Another desired effect of pharmacological treatment is the reduction of the effect of administration of cocaine thus reducing the interest in new assumption of cocaine and reducing relapses. Dopamine antagonists should contrast the on-set of euphoria and make cocaine less effective, in the same way that methadone’s prolonged effect in occupying the opiate receptors is reducing the effects of heroin in the treatment of opiate dependence (Carlson, 2010). In the case of cocaine addition, this effect has been searched in the use of dopamine antagonists such as haloperidol and flupenthixol, antipsychotic agents available as injections to be administered every 3-4 weeks. However, also in this cases, despite the rationale of use has been attractive, the trials conducted to evaluate their clinical effectiveness have proved discouraging (Kosten, 2002). Another way to block or reduce the effect of cocaine is to prevent it from reaching its target. This means that if cocaine is sequestered by antibodies directly in the bloodstream, it will not pass the ematoencephalic barrier and eventually gets metabolized. The possibility to develop a vaccine against cocaine is also particularly attractive, as it would inactivate the drug while not being a psychoactive substance (Martell, Orson, Poling, Mitchell, Rossen, Gardner & Kosten, 2009). The studies on animals show promising results and in humans the research for some products has reached phase I and II, demonstrating safety and showing some effectiveness in maintaining abstinence, although further research is needed to provide products that can be widely utilized (Orson, Kinsey, Singh, Wu & Kosten, 2009). Also, it has been observed that increased doses of cocaine can override the effect of the immunization so that the motivation of the patient is a factor that can be relevant for the success of the vaccine prophylaxis of relapse (Orson, Kinsey, Singh, Wu & Kosten, 2009) and a psychosocial treatment needs to complement this approach.

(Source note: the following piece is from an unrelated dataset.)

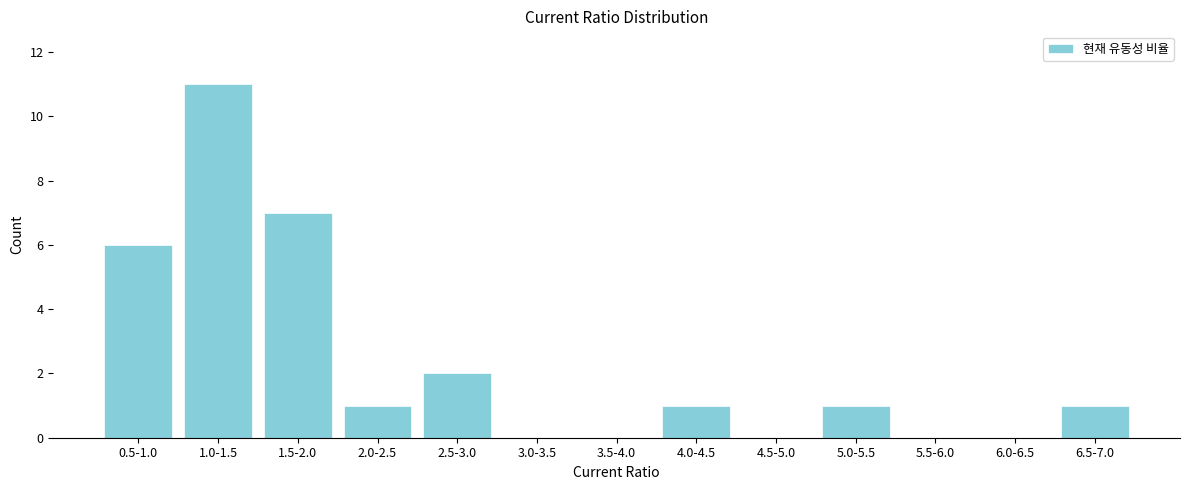

Reading right to left, list all the values displayed in this chart.

6.5-7.0=1	6.0-6.5=0	5.5-6.0=0	5.0-5.5=1	4.5-5.0=0	4.0-4.5=1	3.5-4.0=0	3.0-3.5=0	2.5-3.0=2	2.0-2.5=1	1.5-2.0=7	1.0-1.5=11	0.5-1.0=6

Other substances with diverse mechanisms of action tried in cocaine dependence include disulfiram, an agent in use for alcohol dependence which seems to have some effect on decreasing craving and positives in urine screens. All other substances have failed to show sound evidence of effectiveness (Kosten, 2002).

Conclusions

No pharmacological treatment exists that has demonstrated effectiveness specifically in the treatment of cocaine dependence. To date, the selection of the pharmacological therapy has been determined by the known neurobiological modification induced by chronic use of cocaine that was intended to be addressed, or by a specific withdrawal symptom like depression or craving. However, the demonstrated effectiveness is currently relatively low for almost all of the tried substances. If on one side the efforts and progress in developing a vaccine specific for cocaine seem to open new perspectives in the treatment of such a complex issue, on the other side further efforts should be placed in reinforcing the existing favorable data on the possible effectiveness of pharmacological treatment in combination with psychological treatments such as cognitive behavioral therapy, contingency management and other forms of psychosocial interventions.